Tom Pidcock wins the gold medal and changes MTB forever. Flueckiger takes the silver and David Valero the bronze
Britain's Tom Pidcock takes the gold medal in mountain biking at the Tokyo Olympics. Switzerland's Mathias Flueckiger took the silver medal and David Valero took bronze in a historic race.
Pidcock wins gold medal at Tokyo Olympics
At 15:00 local time in Tokyo, the most awaited men's mountain bike race of the last 5 years started. A very demanding race due to the heat and humidity conditions in which the riders would have to complete 7 laps of the circuit plus 1 initial loop.
A bad start for Spain
As we could imagine, the heat was no problem for the very explosive start, short track style. The first to take the lead of the race was the Dutchman Milan Vader with the Frenchman Victor Koretzky on his wheel and the Swiss Mathias Flueckiger in third position. In the initial loop the worst news was for the Spaniards David Valero and Jofre Cullel who were far behind.
Van der Poel's fall
Less than 10 minutes into the race, Mathieu van der Poel suffered a crash on the biggest jump of the course, which took him completely out of the race and forced him to retire. He tried to stay in the race but was out of any chance of a medal.
After a first lap in which Henrique Avancini had led the race with the group of favourites still very compact, Nino Schurter launched a hard attack at the start of lap 2. An attack that did not open a gap but left him in the lead and took his compatriot Mathias Flueckiger on his wheel.
With this move by Schurter, Avancini was a little behind, 12 seconds away from the lead, while Thomas Flueckiger, Tom Pidcock, Nino Schurter, Victor Koretzky and Anton Cooper were in the front.
David Valero and Jofre Cullel were in 20th and 22nd positions while Mathieu van der Poel, far from dropping out, was still in the race and moving up positions, one minute behind the first riders.
Tom Pidcock vs Switzerland
Again on lap 3 it was Nino Schurter who upped the pace, and this time he managed to stretch out the front group. Tom Pidcock was left alone with Swiss riders Nino Schurter and Mathias Flueckiger, while Anton Cooper was fighting in fourth position to avoid being left behind.
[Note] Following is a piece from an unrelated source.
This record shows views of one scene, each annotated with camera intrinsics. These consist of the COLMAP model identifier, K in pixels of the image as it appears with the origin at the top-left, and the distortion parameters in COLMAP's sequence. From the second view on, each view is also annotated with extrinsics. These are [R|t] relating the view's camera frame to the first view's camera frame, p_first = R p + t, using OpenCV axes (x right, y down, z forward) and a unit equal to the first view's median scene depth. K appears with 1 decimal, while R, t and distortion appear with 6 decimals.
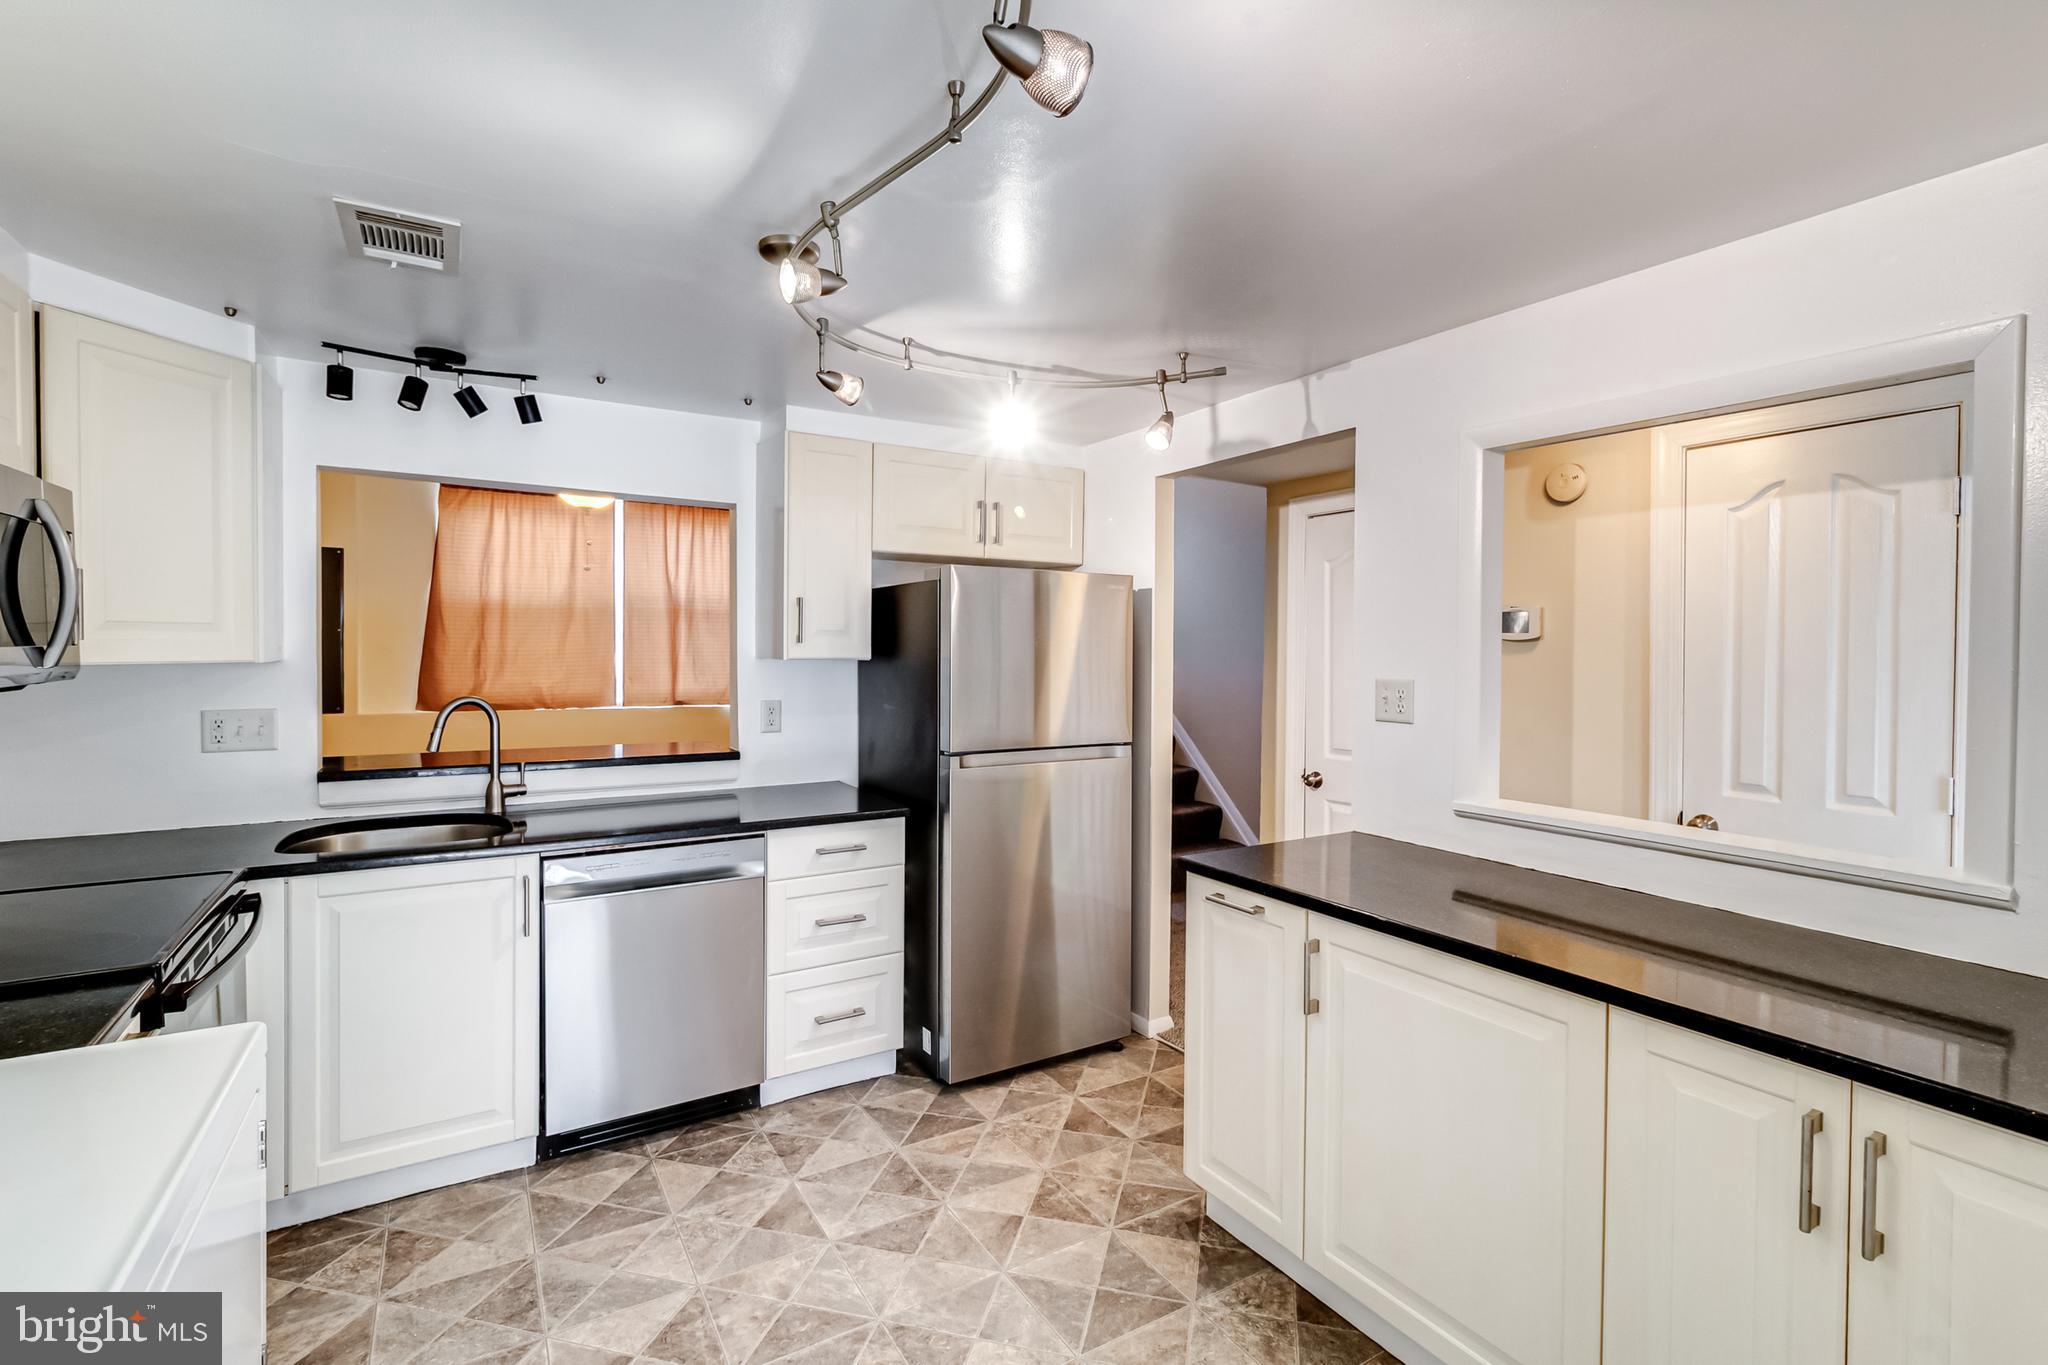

This situation did not intimidate the British rider and Pidcock moved into the lead as soon as he had the chance. Nino Schurter stayed on his wheel and made a couple of good changes of pace when Flueckiger was a little bit behind and moved up to fourth position behind Cooper.
David Valero was making one of the best comebacks of the day and was already close to the Top 10 and riding in the lead time.
What many of us thought happened with 3 laps to go. Tom Pidcock launched an attack at a pace that seemed to break the race. Only Flueckiger pushed as hard as he could to try to keep Pidcock as close as possible, but in third place Nino Schurter was already 15 seconds behind Pidcock.
Pidcock's attack led to a group of three that included Schurter, Koretzky and Anton Cooper, fighting for the bronze medal.
David Valero continued to climb positions and was already in eighth place, which would improve his previous performance at the Olympic Games when he finished 9th in Rio.
David Valero reaches the fight for bronze and Van der Poel withdraws
The only one able to keep up with Tom Pidcock's pace so far had been the Swiss Mathias Flueckiger, but the gap between them had never been less than 4 seconds in the last two laps. On lap 5 that gap increased to 12 seconds due to a slip by the Swiss rider on the uphill.
In the fight for bronze came a motivated Ondrej Cink who overtook Cooper, Schurter and Koretzky as soon as he made contact with them. Cink's misfortune came on lap 5 when he had a flat tyre on his rear tyre and said goodbye to his Olympic adventure.
Van der Poel, who was still in the race after a huge crash on lap 1, had to retire after breaking his chain.
Spain's David Valero Serrano continued with the best comeback of the day and made contact with the group fighting for bronze on the last lap. Anything could happen.
Last lap and Valero goes for the Spanish miracle
Britain's Tom Pidcock crossed the line of the final lap back in the lead and at just 21 years of age was ready to take a gold that would be the ultimate milestone in changing mountain biking today. Mathias Flueckiger held on for second and the fight was on for bronze.
The Spaniard David Valero overtook Nino Schurter on the last lap and for the first time was in medal position. Incredible comeback of the Spaniard who we remember that a bad start relegated him to 22nd position.